WRITTEN REQUEST
Would you copy out all of the lines below word for word, leaving the pictures out of your answer?

RECORDS FOR THIS TASK
____________

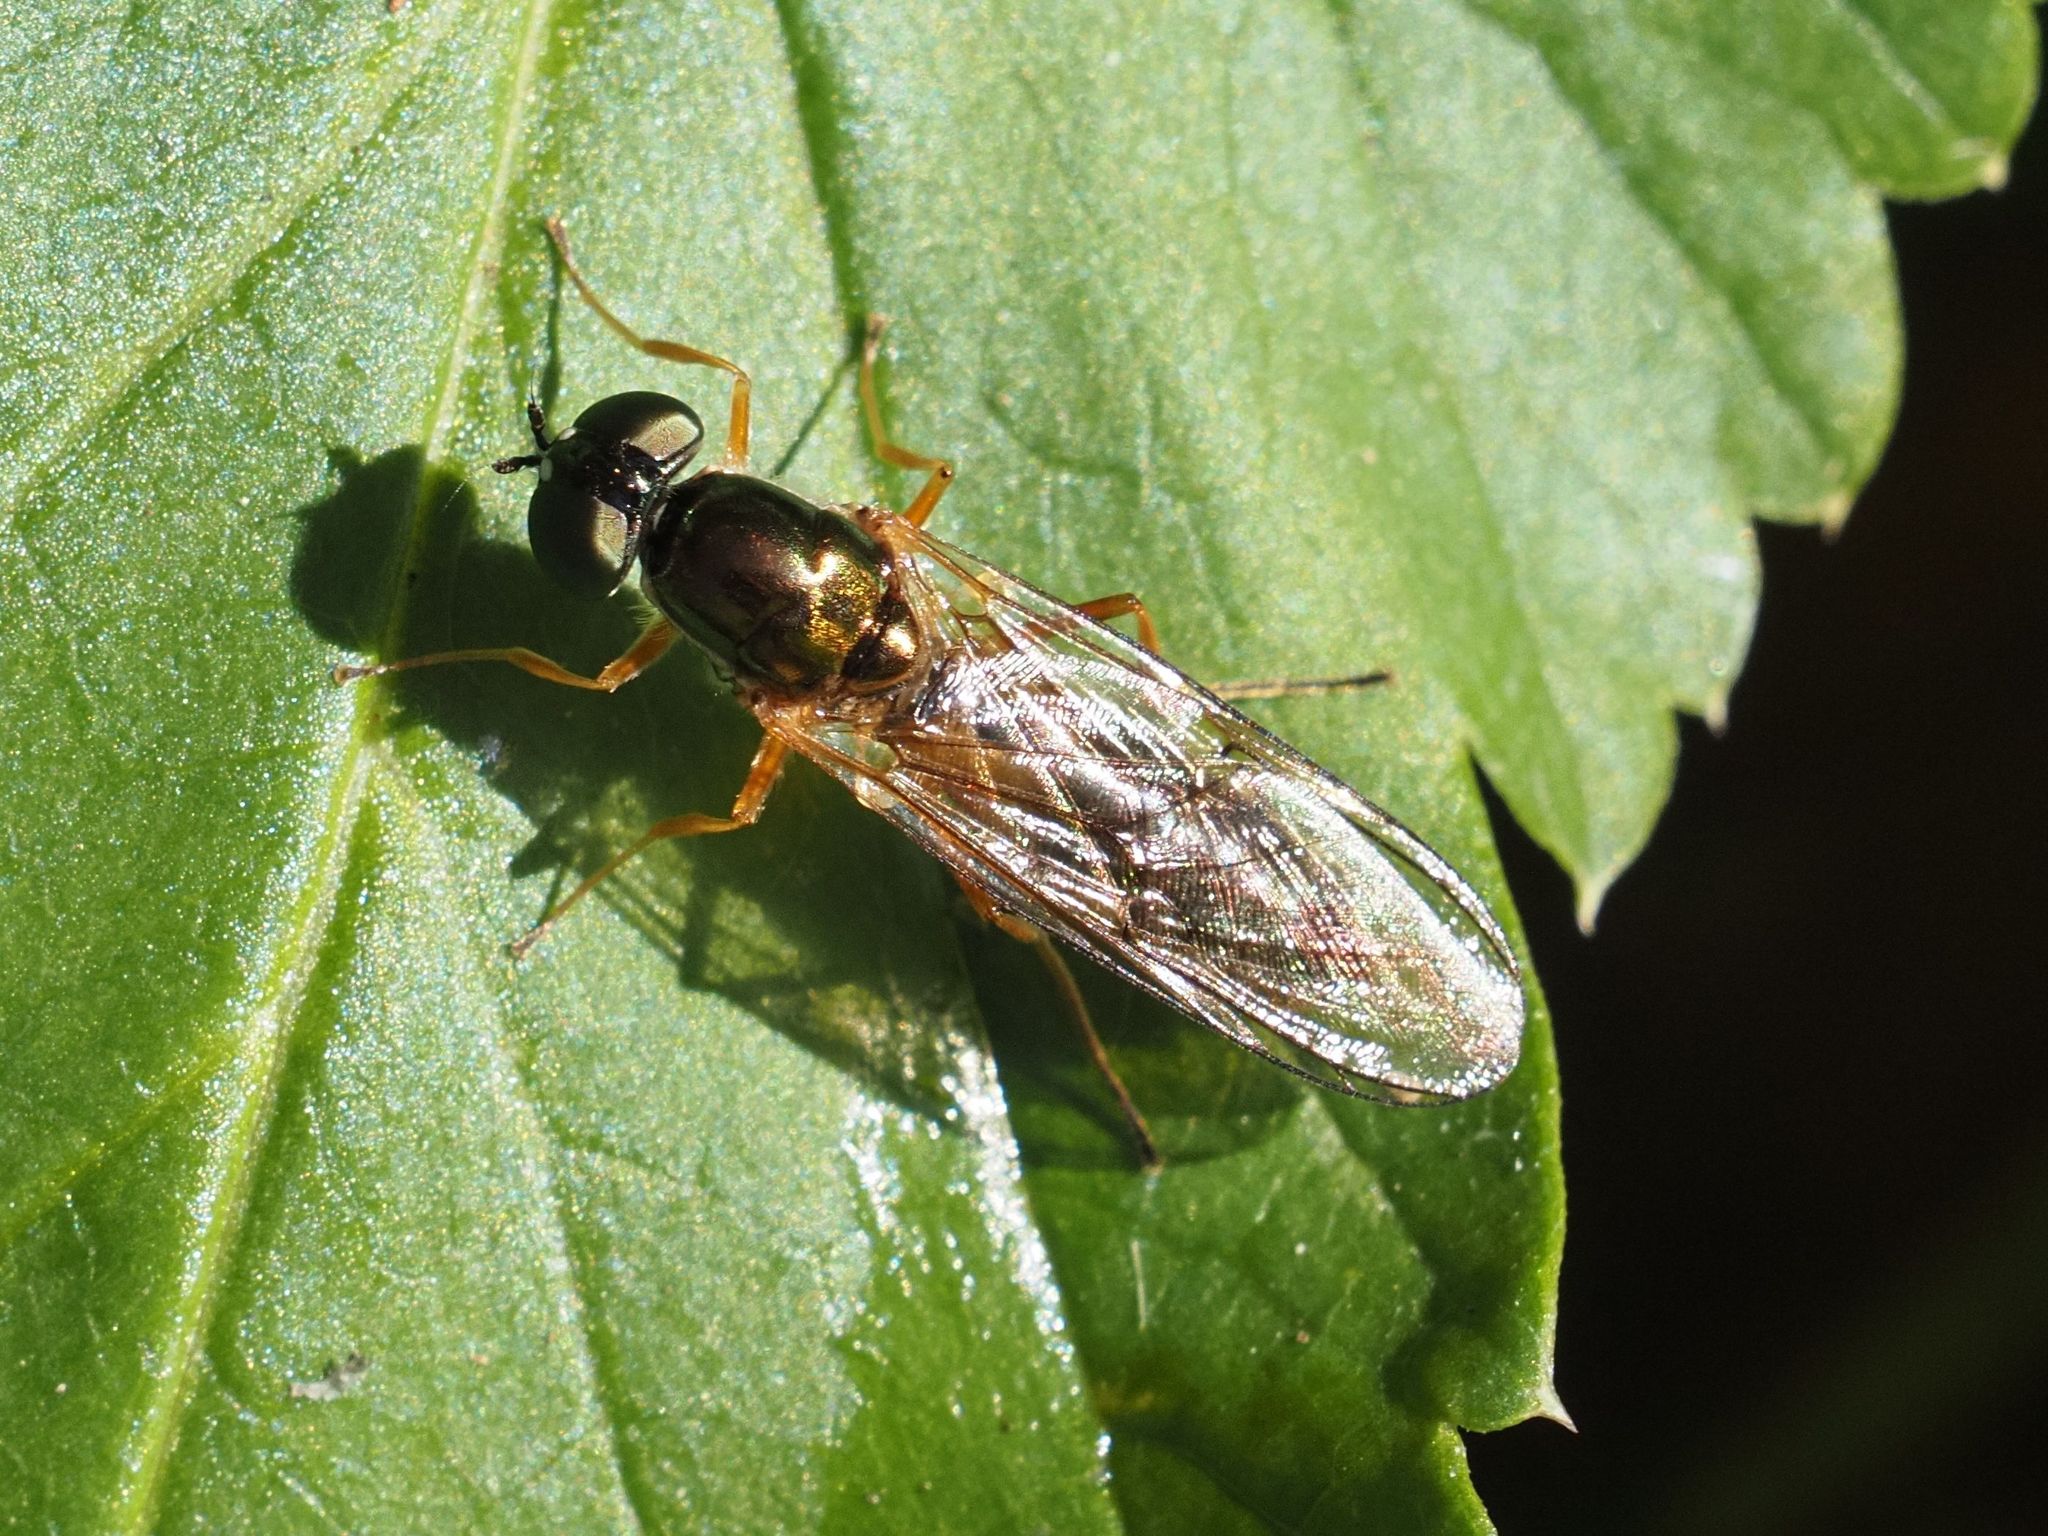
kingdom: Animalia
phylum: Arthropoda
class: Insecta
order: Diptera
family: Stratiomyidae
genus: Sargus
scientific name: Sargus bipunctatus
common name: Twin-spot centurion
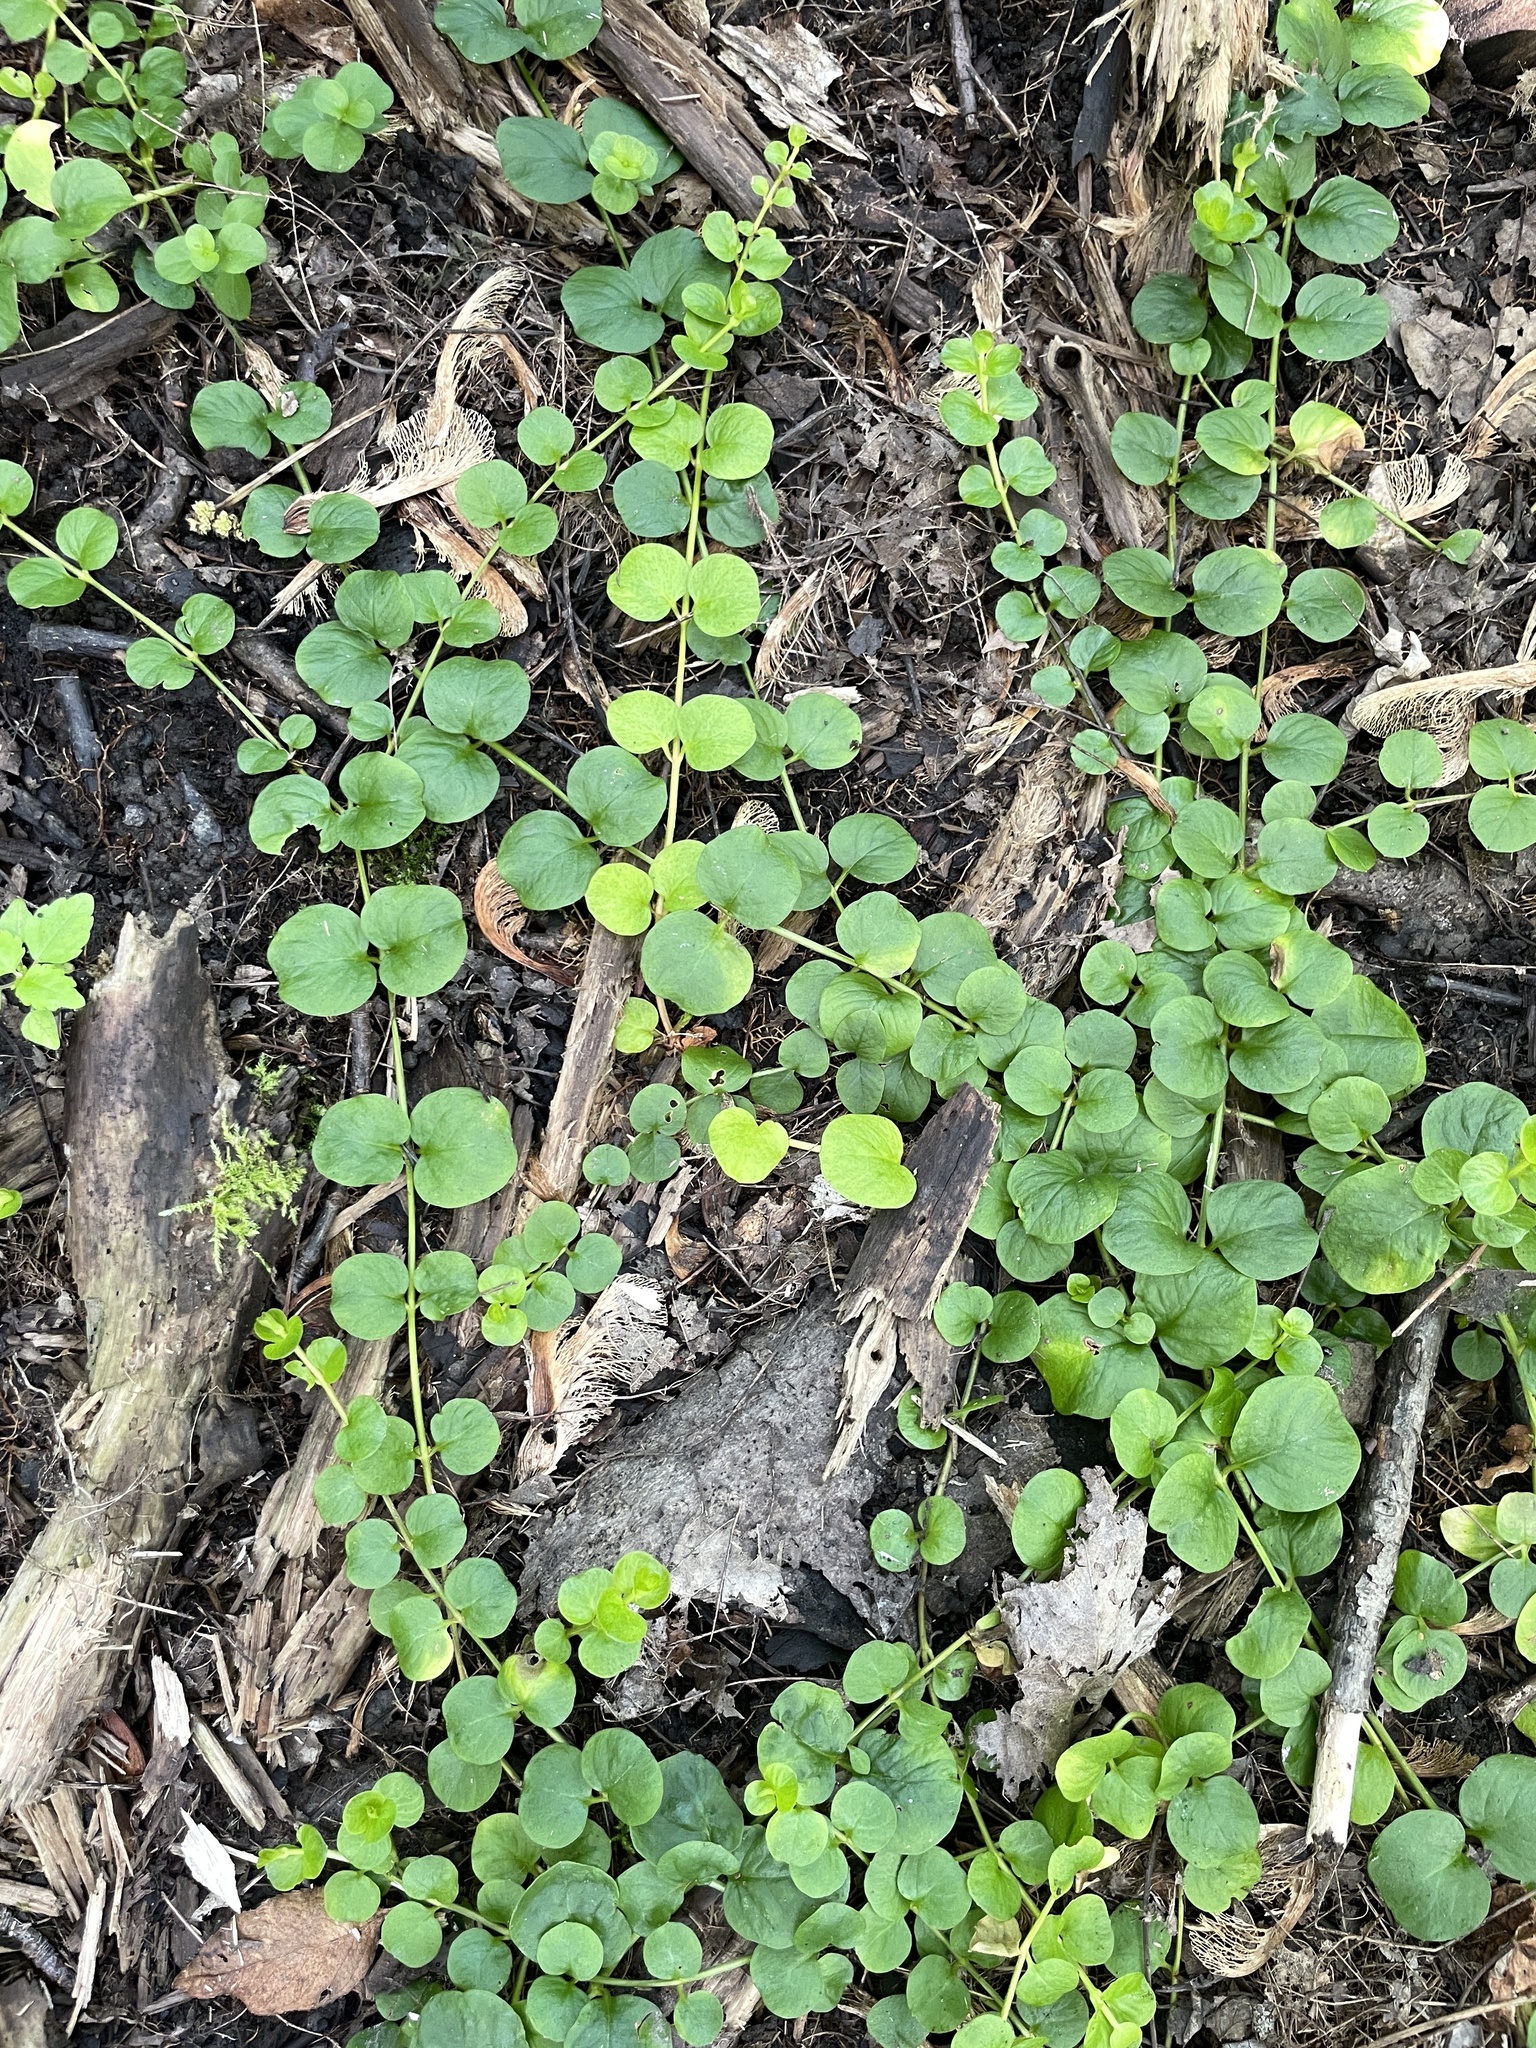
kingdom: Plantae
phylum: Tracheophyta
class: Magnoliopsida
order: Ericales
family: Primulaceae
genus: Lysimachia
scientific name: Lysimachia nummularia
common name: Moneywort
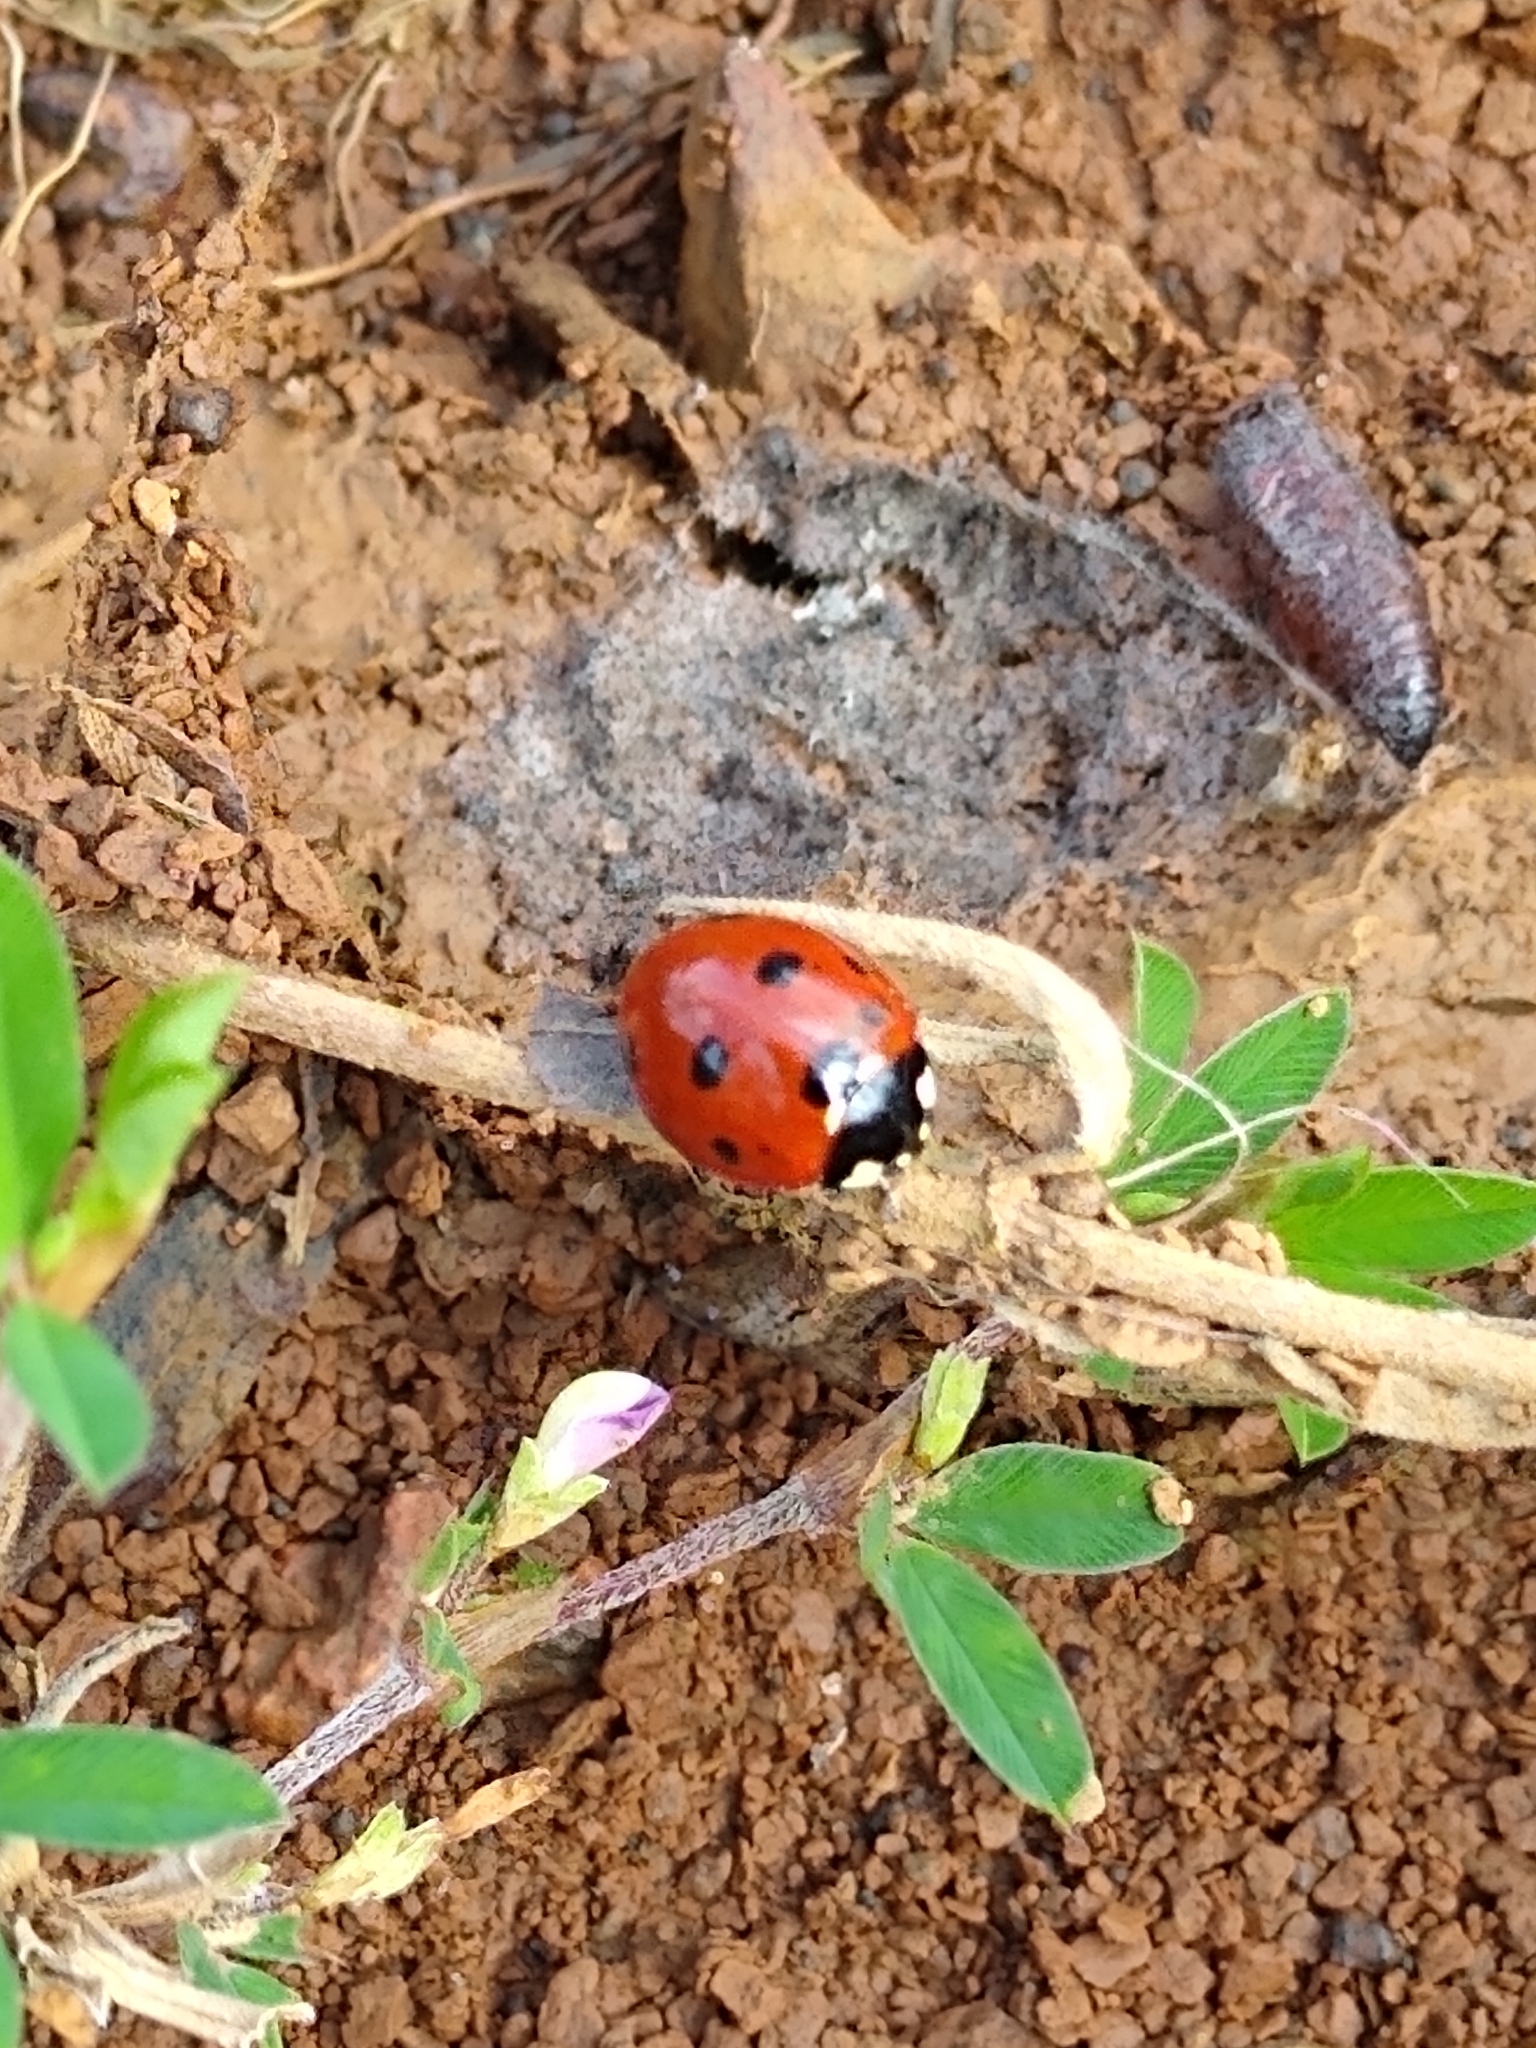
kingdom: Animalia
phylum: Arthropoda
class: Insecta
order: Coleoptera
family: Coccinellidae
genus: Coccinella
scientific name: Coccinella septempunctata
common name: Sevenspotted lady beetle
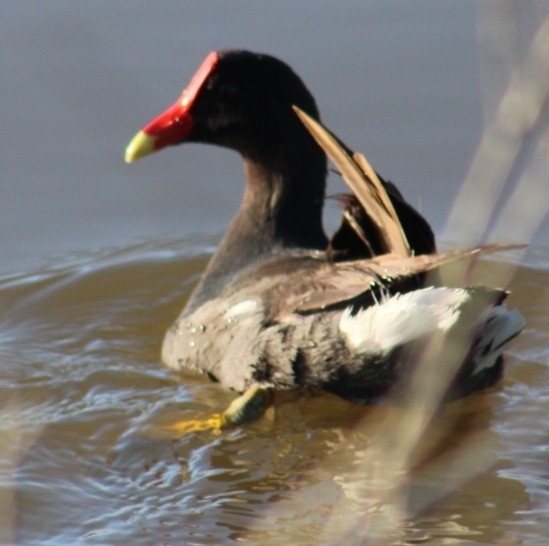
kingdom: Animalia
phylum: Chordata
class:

____________

SOLVED PROBLEM
kingdom: Animalia
phylum: Arthropoda
class: Insecta
order: Diptera
family: Stratiomyidae
genus: Sargus
scientific name: Sargus bipunctatus
common name: Twin-spot centurion
kingdom: Plantae
phylum: Tracheophyta
class: Magnoliopsida
order: Ericales
family: Primulaceae
genus: Lysimachia
scientific name: Lysimachia nummularia
common name: Moneywort
kingdom: Animalia
phylum: Arthropoda
class: Insecta
order: Coleoptera
family: Coccinellidae
genus: Coccinella
scientific name: Coccinella septempunctata
common name: Sevenspotted lady beetle
kingdom: Animalia
phylum: Chordata
class:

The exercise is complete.